In previous posts, I have tried to explain why spike initiation is “sharp” or abrupt, basically as in an integrate-and-fire model. The explanation relies on the fact that spikes are initiated in the axon, next to the soma. What may not be so obvious is how this differs from the textbook account of spike initiation. That textbook account would go as follows: first, the spike is initiated at a distal site in the axon, through the interplay between transmembrane currents, then the spike is propagated to the soma. On the course of its propagation, its shape changes and becomes sharper (see the explanation in this paper for example).
This account is wrong on several levels. But fundamentally, it has to do with the inadequacy of the transportation metaphor. Let us take a step back. What do we mean when we say that a spike propagates along an axon? In fact, not much actually moves physically along the axon. There is very little ion movement in the longitudinal direction. Ions move mostly through the membrane, in the radial direction. It produces a spatiotemporal pattern of electrical activity, and the reason we say a spike propagates is that in certain conditions that pattern is a solitary wave for which we can define a velocity.

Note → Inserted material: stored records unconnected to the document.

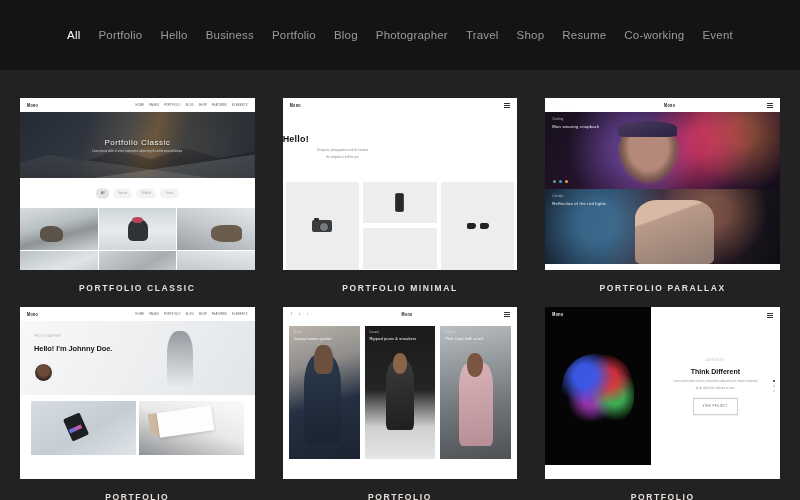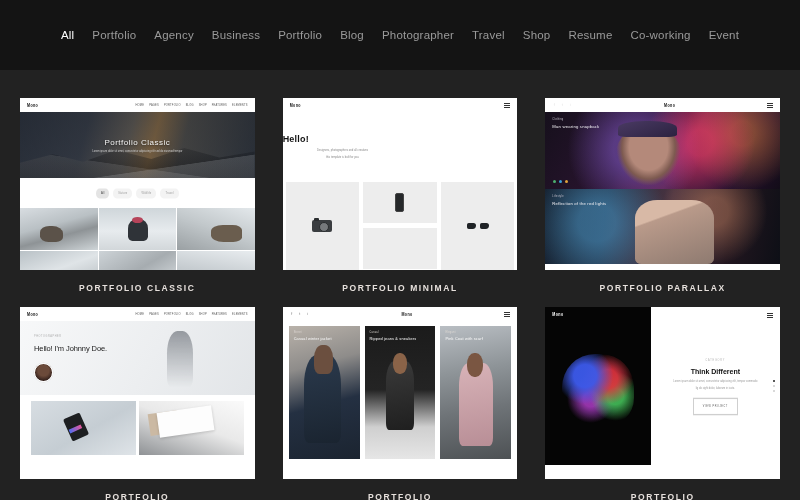--- a/index.html
+++ b/index.html
@@ -190,21 +190,21 @@
   .cap-title { font-size: 4.2px; color:#f0eef2; margin-top: 3px; display:block; letter-spacing:.2px; }
   .dots { position:absolute; left:8px; bottom:6px; display:flex; gap:3px; z-index:4; }
   .dots i { width:3px; height:3px; border-radius:50%; display:block; }
 
   
   .jd-hero {
     background: linear-gradient(120deg,#f7f8f9 0%,#eceef0 55%,#e2e5e8 100%);
     height: 74px; position: relative; padding: 14px 0 0 14px;
   }
   .jd-tag { font-size:2.4px; color:#aaa; letter-spacing:.6px; transform:scaleY(1.4); display:block; }
-  .jd-h1 { font-size: 7.5px; font-weight:normal; color:#181818; margin-top:6px; letter-spacing:-.1px; }
+  .jd-h1 { font-size: 7.5px; font-weight:bold; color:#181818; margin-top:6px; letter-spacing:-.1px; }
   .jd-avatar {
     width: 19px; height: 19px; border-radius: 50%; margin-top: 10px;
     background: radial-gradient(circle at 50% 38%, #6b4a3a 0 40%, #3a2620 70%, #241713 100%);
     border: 1.5px solid #fff; box-shadow: 0 0 0 .5px #e0e0e0;
   }
   .jd-walker {
     position:absolute; right: 62px; top: 10px; width: 26px; height: 56px;
     background: linear-gradient(180deg, rgba(120,125,132,.75), rgba(225,228,231,.05));
     border-radius: 40% 40% 16% 16%;
     filter: blur(.6px);
@@ -266,21 +266,21 @@
   .td-pager i { width:2px; height:2px; border-radius:50%; background:#ccc; display:block; }
   .td-pager i.on { background:#222; }
 </style>
 </head>
 <body>
 
 <div class="topbar">
   <nav class="nav">
     <span class="nav-item active">All</span>
     <span class="nav-item">Portfolio</span>
-    <span class="nav-item">Agency</span>
+    <span class="nav-item">Hello</span>
     <span class="nav-item">Business</span>
     <span class="nav-item">Portfolio</span>
     <span class="nav-item">Blog</span>
     <span class="nav-item">Photographer</span>
     <span class="nav-item">Travel</span>
     <span class="nav-item">Shop</span>
     <span class="nav-item">Resume</span>
     <span class="nav-item">Co-working</span>
     <span class="nav-item">Event</span>
   </nav>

This is actually how Hodgkin and Huxley predicted spike velocity in the squid giant axon, by postulating that the potential V(x,t) can be written as U(x-v.t), and then looking for the velocity v that was consistent with their equations. This velocity has actually nothing to do with the velocity of the ions that carry the electrical charges. So basically we often describe electrical activity in axons in terms of transportation of spikes, but one should keep in mind that this is just a metaphor.
Now when we say that there is a spike that moves and gets transformed on its way, we should realize that the metaphor has reached its limits. As nothing actually gets transported, we are not saying anything else than there is an irregular spatiotemporal pattern of activity. That is, we are not saying anything at all. That is all the more true when we are talking of time scales shorter than the duration of a spike (as in the backprogation from initiation site to soma).
The transportation metaphor, unfortunately, is highly misleading. It leads to incorrect reasoning in this case. Here is the reasoning in question. The onset of a spike at the axonal initiation site is smooth. The onset of a spike at the soma is sharp. Therefore, the spike onset gets sharper through the propagation from initiation site to soma. On the surface, the reasoning seems flawless. But now here is a disturbing fact: from the spike shape at the axonal initiation site, I can make a quantitative prediction of onset rapidness at the soma, without knowing anything of what's in between (that's in a paper being submitted). Therefore, onset rapidness at the soma is determined by properties of spike initiation, not of propagation. How can that be?
The flaw is this: in the transportation metaphor, somatic and axonal spikes are implicitly seen as local events both in space and time, which can then be related by the transportation metaphor (object at place A and time t1 travels to place B at time t2). As mentioned above, the relevance of the transportation metaphor is questionable at this spatial and temporal scale, all the more when what is being transported changes. What I showed in my previous paper and review is precisely that spike initiation is not local. It is determined both by the properties of local Na channels and by resistive properties of the coupling between soma and axonal initiation site, which are not local. For example, if you moved the Na channels away from the soma, the neuron would become more excitable, even though local properties at the initiation site would be identical. Spike initiation is not a local phenomenon because of the proximity of the axonal initial segment to the big somatodendritic compartment.
Thus the sharpness of somatic spikes is actually determined not by propagation properties, contrary to what was claimed before, but by spike initiation properties. The catch is that those properties are not local but rather encompass the whole soma-initial segment system.
I had previously called this biophysical explanation the “compartmentalization hypothesis”. I realize now that this can be very misleading because physiologists tend to think in terms of initiation in one compartment and transportation from one compartment to the other. I will now use a different terminology: “critical resistive coupling”, which emphasizes that spike initiation relies on a system of coupled compartments.